Please present the data as a numbered list without blank lines, starting at the line containing "5. 애니메이션 추가하기" and ending at the line containing "2D > Rigidbody 2D", with both of those lines included.

*** Record extracts

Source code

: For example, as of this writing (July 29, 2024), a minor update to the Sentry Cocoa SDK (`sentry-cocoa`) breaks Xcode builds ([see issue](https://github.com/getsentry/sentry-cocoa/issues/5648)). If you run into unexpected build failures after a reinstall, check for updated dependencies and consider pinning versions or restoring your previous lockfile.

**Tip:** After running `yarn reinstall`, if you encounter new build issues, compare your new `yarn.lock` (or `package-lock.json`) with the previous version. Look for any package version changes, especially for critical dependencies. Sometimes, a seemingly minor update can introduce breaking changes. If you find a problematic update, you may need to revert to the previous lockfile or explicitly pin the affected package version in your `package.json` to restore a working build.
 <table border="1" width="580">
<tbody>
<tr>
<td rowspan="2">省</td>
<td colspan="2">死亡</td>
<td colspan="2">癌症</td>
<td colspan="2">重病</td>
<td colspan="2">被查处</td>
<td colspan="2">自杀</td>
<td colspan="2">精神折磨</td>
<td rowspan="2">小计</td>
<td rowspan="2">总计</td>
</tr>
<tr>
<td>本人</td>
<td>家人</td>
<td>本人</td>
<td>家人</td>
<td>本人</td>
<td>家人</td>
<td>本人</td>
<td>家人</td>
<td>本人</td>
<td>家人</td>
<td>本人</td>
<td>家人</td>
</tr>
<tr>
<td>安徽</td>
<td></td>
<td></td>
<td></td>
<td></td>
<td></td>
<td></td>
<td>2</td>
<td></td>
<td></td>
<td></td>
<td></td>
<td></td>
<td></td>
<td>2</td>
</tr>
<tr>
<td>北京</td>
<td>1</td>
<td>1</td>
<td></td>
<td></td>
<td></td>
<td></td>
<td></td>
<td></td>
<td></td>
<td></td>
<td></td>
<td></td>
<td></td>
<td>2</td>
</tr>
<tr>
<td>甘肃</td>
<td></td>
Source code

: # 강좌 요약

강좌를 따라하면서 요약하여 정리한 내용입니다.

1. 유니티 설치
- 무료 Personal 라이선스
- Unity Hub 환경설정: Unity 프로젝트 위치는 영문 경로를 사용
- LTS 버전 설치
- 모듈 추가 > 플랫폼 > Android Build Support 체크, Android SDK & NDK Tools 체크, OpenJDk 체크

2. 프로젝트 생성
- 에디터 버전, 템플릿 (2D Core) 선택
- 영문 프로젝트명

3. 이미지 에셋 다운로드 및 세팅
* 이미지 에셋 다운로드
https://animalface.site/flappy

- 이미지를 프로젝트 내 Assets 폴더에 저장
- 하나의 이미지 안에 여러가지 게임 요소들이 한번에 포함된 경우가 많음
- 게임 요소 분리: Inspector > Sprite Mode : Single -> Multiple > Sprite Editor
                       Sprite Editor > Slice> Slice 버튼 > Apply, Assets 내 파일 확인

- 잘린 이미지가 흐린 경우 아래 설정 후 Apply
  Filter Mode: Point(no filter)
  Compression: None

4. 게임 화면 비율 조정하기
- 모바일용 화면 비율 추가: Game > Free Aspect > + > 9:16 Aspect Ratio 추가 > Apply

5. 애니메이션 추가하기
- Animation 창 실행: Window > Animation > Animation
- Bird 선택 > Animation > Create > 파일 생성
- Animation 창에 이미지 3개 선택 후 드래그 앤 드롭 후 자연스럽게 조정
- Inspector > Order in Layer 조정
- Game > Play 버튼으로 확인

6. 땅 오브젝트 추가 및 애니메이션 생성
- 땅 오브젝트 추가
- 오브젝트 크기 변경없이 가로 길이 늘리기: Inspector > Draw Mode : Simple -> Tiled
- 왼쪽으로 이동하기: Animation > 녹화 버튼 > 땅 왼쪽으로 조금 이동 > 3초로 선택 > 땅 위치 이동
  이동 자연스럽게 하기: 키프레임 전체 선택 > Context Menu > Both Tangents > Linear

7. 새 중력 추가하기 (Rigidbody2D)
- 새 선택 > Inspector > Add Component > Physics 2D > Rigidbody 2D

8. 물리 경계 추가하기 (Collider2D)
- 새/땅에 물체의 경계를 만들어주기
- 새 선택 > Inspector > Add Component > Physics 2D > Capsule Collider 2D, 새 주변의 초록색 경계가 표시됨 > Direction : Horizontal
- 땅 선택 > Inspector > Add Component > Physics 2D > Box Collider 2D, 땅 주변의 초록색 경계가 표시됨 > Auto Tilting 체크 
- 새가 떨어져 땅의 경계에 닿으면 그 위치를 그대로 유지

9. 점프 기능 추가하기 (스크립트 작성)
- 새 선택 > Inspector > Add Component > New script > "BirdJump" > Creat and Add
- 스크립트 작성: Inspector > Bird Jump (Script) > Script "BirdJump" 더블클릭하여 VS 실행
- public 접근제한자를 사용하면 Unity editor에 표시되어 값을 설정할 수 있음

******

Expected answer >>
1. 5. 애니메이션 추가하기
2. - Animation 창 실행: Window > Animation > Animation
3. - Bird 선택 > Animation > Create > 파일 생성
4. - Animation 창에 이미지 3개 선택 후 드래그 앤 드롭 후 자연스럽게 조정
5. - Inspector > Order in Layer 조정
6. - Game > Play 버튼으로 확인
7. 6. 땅 오브젝트 추가 및 애니메이션 생성
8. - 땅 오브젝트 추가
9. - 오브젝트 크기 변경없이 가로 길이 늘리기: Inspector > Draw Mode : Simple -> Tiled
10. - 왼쪽으로 이동하기: Animation > 녹화 버튼 > 땅 왼쪽으로 조금 이동 > 3초로 선택 > 땅 위치 이동
11.   이동 자연스럽게 하기: 키프레임 전체 선택 > Context Menu > Both Tangents > Linear
12. 7. 새 중력 추가하기 (Rigidbody2D)
13. - 새 선택 > Inspector > Add Component > Physics 2D > Rigidbody 2D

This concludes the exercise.